═════ DATA UNDER STUDY

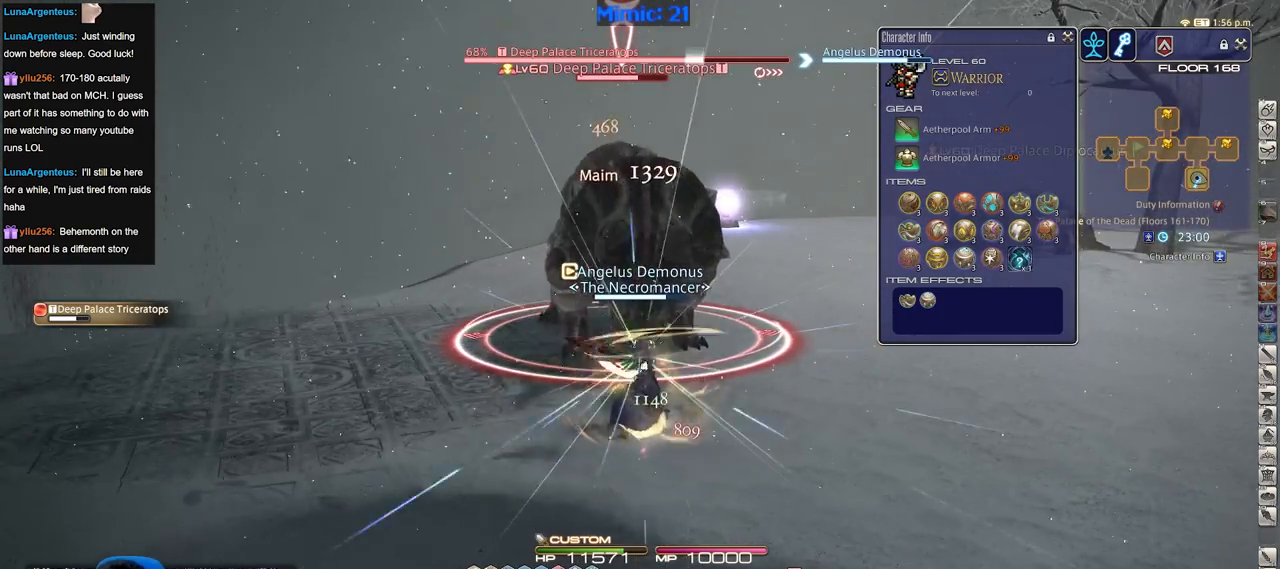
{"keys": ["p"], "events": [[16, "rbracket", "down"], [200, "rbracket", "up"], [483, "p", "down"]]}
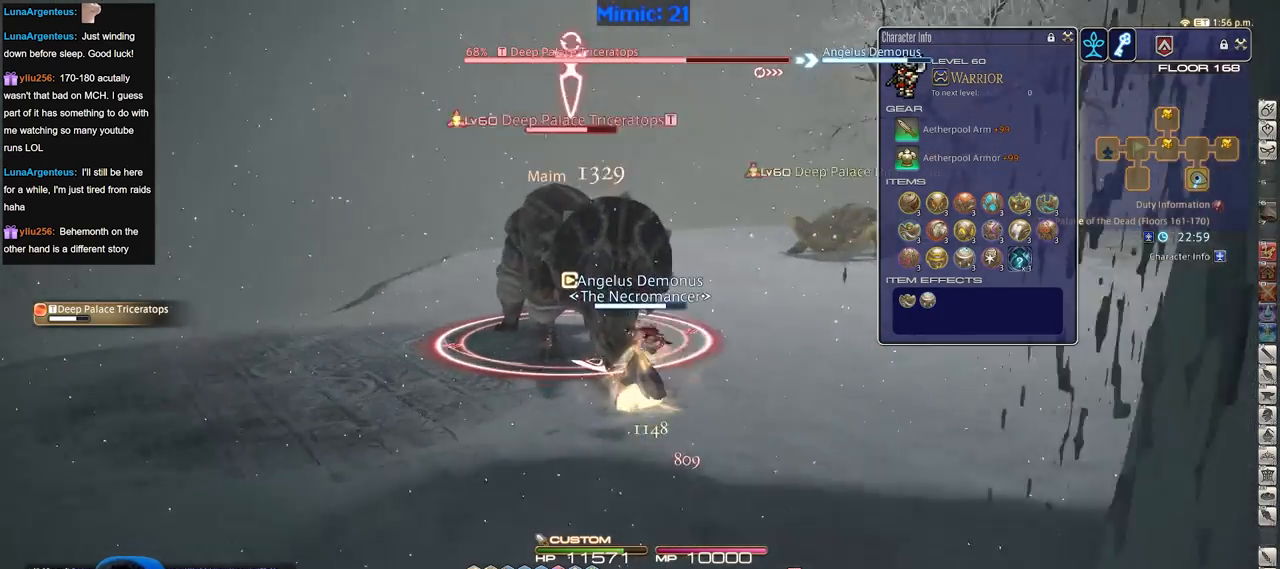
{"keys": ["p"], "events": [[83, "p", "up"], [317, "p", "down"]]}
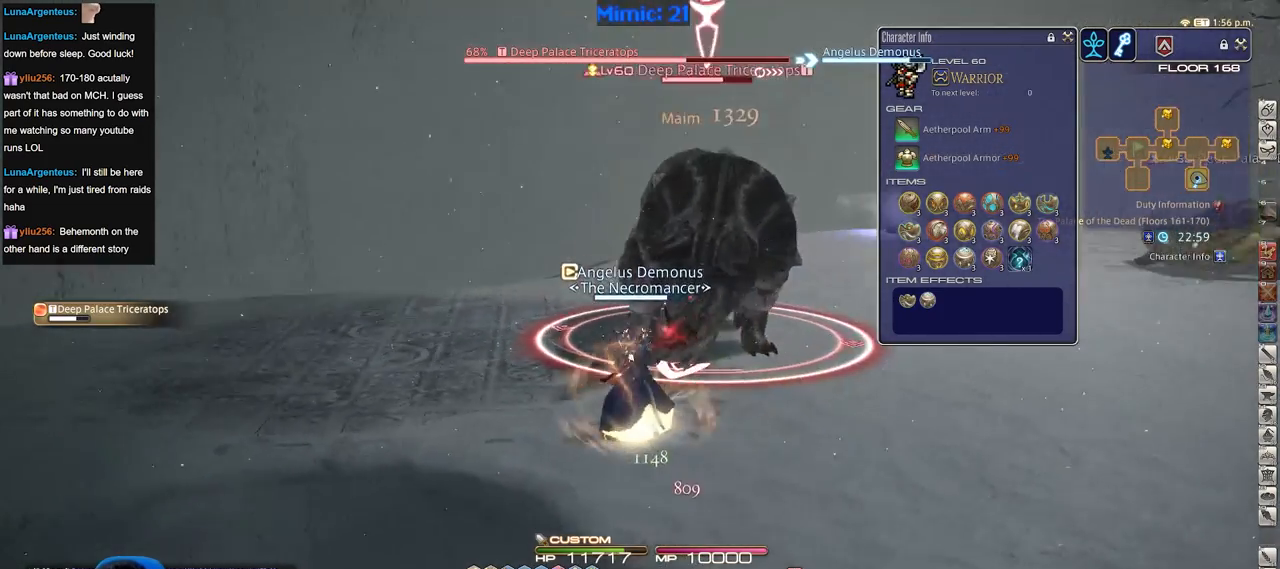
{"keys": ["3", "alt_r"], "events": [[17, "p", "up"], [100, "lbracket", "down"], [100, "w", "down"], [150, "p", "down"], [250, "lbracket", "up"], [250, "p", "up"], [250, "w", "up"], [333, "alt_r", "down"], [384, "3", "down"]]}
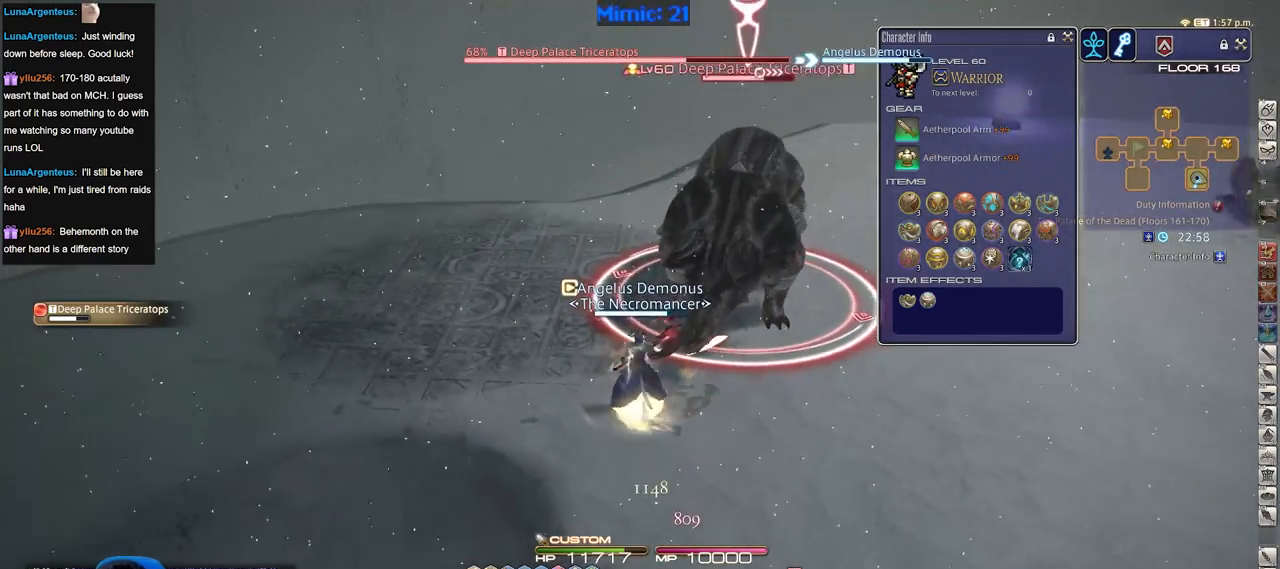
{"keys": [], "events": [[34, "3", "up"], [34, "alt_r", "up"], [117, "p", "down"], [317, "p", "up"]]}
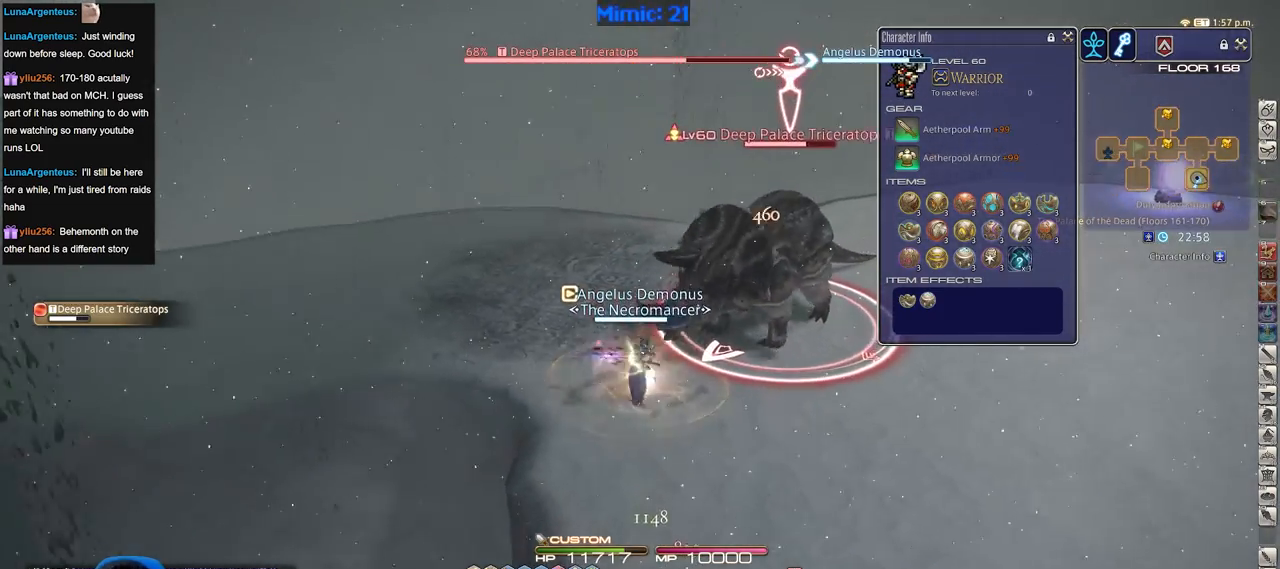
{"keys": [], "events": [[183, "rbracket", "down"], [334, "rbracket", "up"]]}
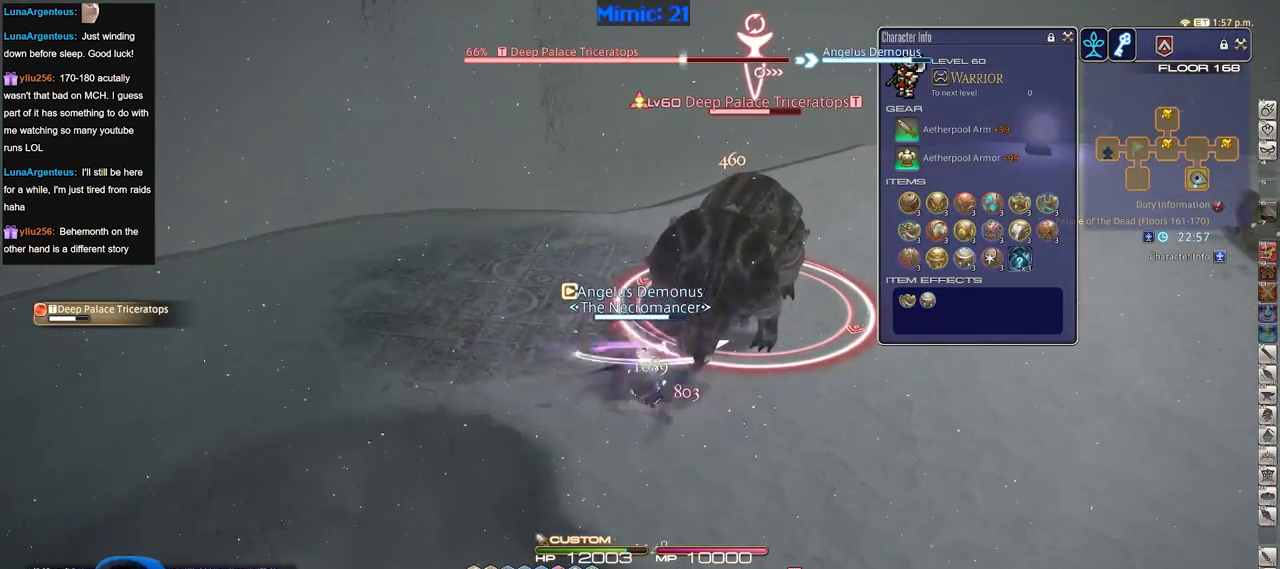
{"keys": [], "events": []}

══════════

Work out how many lines contain the word "rbracket" in the records, and answer with the number only.

▶ PROBLEM SOLUTION: 2